A life filled with danger
Many male prostitutes in Phnom Penh say they went into the trade due to poverty.
But Soun warned against thinking his life is one of ease and happiness.
He said prostitution can be a dangerous business, particularly with
his Cambodian male clients. They often hire him for sex with one
person, but he shows up to find a group of four or five waiting for
him. He can't refuse because he is outnumbered.
And then, there is the ever-present risk of sexual diseases. "To
protect ourselves from HIV, we always talk to our clients about using
condoms. I have problems with teenage boys because they want oral sex,"

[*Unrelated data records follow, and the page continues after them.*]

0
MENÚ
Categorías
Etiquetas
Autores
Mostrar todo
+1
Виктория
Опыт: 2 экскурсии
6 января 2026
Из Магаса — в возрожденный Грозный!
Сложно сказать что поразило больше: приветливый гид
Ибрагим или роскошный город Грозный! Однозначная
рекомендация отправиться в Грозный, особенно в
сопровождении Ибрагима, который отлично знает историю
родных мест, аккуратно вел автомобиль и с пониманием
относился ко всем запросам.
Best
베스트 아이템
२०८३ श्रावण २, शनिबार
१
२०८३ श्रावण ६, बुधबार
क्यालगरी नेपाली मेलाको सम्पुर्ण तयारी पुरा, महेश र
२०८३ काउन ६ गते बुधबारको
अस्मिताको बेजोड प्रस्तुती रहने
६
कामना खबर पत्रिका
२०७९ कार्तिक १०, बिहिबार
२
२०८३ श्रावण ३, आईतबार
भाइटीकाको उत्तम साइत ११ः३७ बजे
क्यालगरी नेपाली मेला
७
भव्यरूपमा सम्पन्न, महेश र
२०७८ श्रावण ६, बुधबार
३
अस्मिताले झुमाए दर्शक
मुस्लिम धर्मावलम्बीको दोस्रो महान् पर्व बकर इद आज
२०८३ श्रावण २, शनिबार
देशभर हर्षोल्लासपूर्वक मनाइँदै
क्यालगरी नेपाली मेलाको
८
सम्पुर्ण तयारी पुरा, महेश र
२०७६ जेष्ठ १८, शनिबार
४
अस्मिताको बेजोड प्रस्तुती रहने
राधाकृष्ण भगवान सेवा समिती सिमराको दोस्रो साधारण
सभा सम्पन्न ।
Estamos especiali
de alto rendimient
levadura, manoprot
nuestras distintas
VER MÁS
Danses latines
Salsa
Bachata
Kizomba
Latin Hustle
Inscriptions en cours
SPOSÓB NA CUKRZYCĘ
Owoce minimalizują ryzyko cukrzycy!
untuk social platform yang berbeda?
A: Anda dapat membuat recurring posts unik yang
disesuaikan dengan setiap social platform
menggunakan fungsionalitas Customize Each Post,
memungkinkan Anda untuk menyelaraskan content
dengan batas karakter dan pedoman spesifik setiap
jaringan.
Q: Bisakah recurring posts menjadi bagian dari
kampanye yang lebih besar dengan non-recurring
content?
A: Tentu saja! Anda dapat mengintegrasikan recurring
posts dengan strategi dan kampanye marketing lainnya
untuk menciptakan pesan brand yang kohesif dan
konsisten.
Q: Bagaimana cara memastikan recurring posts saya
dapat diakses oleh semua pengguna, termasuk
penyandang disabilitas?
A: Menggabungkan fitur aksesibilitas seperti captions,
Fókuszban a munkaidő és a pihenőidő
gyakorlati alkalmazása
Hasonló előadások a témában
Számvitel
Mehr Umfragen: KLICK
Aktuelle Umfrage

Kek Galabru, president of Cambodian rights group Licadho, said she has
seen an increase in male sex workers in a market traditionally
dominated by women.
According to Kek Galabru, many of the capital's male prostitutes
turned to sex work because, lacking education or skills, they can find
no other way to support their families. Others do so because they
prefer sex with men, she said.
Nuon Sidara, executive director of Action for Sexual Health, said exact
numbers of male prostitutes in Cambodia are difficult to determine
because many work in secret.
The risk of disease is much higher among male sex workers who largely sleep with male clients, Nuon Sidera said.
Studies done on men engaging in gay sex have shown that 8.7 percent in
Phnom Penh were HIV-positive, a rate that is almost nine times that of
the general population.
"My organisation tries to teach them how to protect themselves from
disease and provides condoms free of charge," Nuon Sidera said.
Soun gets thoughtful when he considers the life he has chosen.
"My family is very poor, so I needed to find a job that could support
us all. I never thought I would become a prostitute," he said.
"A friend told me to go sit by the riverside and people would come ask
me for sex. I was 17 then. I've worked in the business ever since."